Ramesh Krishnamurthy wrote:
>
> Please see http://torvald.aksis.uib.no/corpora/1999-4/0146.html
>
> If I have understood correctly, the MI score tells you about the
> 'strength of association'
> (but if the corpus frequency figures for either item are very low,
> then you may not have much
> confidence in the association; eg extreme case: X and Y occur only
> once each in the corpus,
> but in that one occurrence, they are adjacent to each other); t-score
> takes into account the
> corpus frequency of the items, so gives you a'confidence rating' in
> the association...
>
> I suspect that the corpus frequencies for ['play' and 'role] and
> ['fight' and 'battle'] would also have to be
> similar for you to make the claim that they have a similar overall
> collocational relationship...
>
> Hope this helps
> Ramesh
>
>
> At 16:14 14/12/2005, Helene Stengers wrote:
>
>> Dear list,
>>
>> Imagine you have called up collocation listings for the node word
>> lemmas "play" and "fight". In both lists, the association with for
>> example the collocates "role" and "battle" has the exactly the same
>> MI / t score. Can I assume that both collocations, i.e. "play a role"

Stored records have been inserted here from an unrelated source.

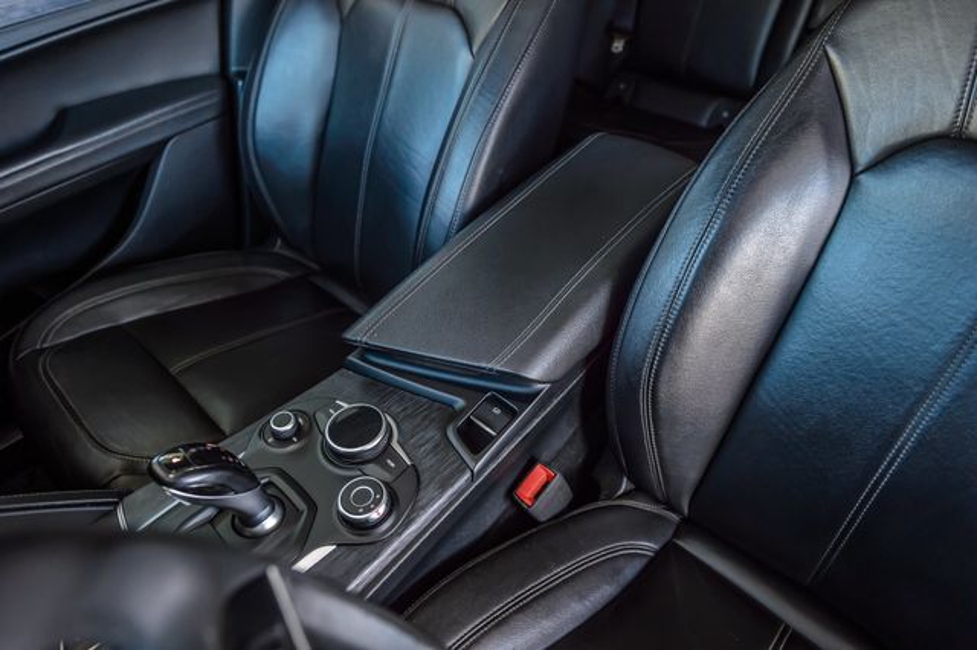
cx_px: 488
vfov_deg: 53.1
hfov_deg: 73.8
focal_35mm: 24
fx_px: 651
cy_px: 325
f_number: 4
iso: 400
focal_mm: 24
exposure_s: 1/125
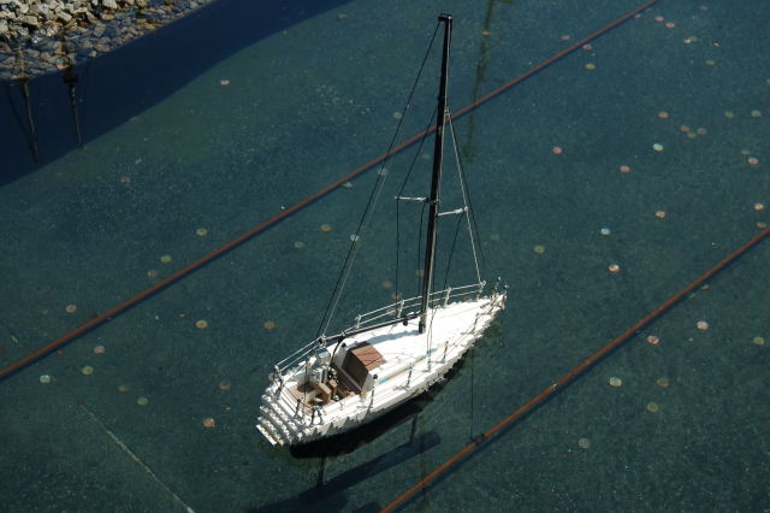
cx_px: 385
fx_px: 1283
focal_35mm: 60
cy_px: 256
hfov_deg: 33.4
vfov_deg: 22.6
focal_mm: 40
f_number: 7.1
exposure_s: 1/200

>> and "fight a battle" have the same "collocational strength", or is
>> that a wrong assumption?
>>
>> Thanks,
>> Helene
>
>
Dear
MI measure is not independent of the bigram frequency. This may be seen
when X and Y occurs in a prefect co-occurence bigram (X occurs only on
left of Y, and Y occurs only on right of X); in these cases MI gives a
higher scores for bigrams of low frequency.
Try scp(X,Y)= f(X,Y)² / (f(X) * f(Y)). It gives the cohesion between X
and Y and it is independent of the bigram frequency.
Or try cosine(X,Y) = f(X,Y)/ sqrt(f(X) * f(Y)). It is also independent
of the bigram frequency.
Both measures gives values from 0 to 1.
Joaquim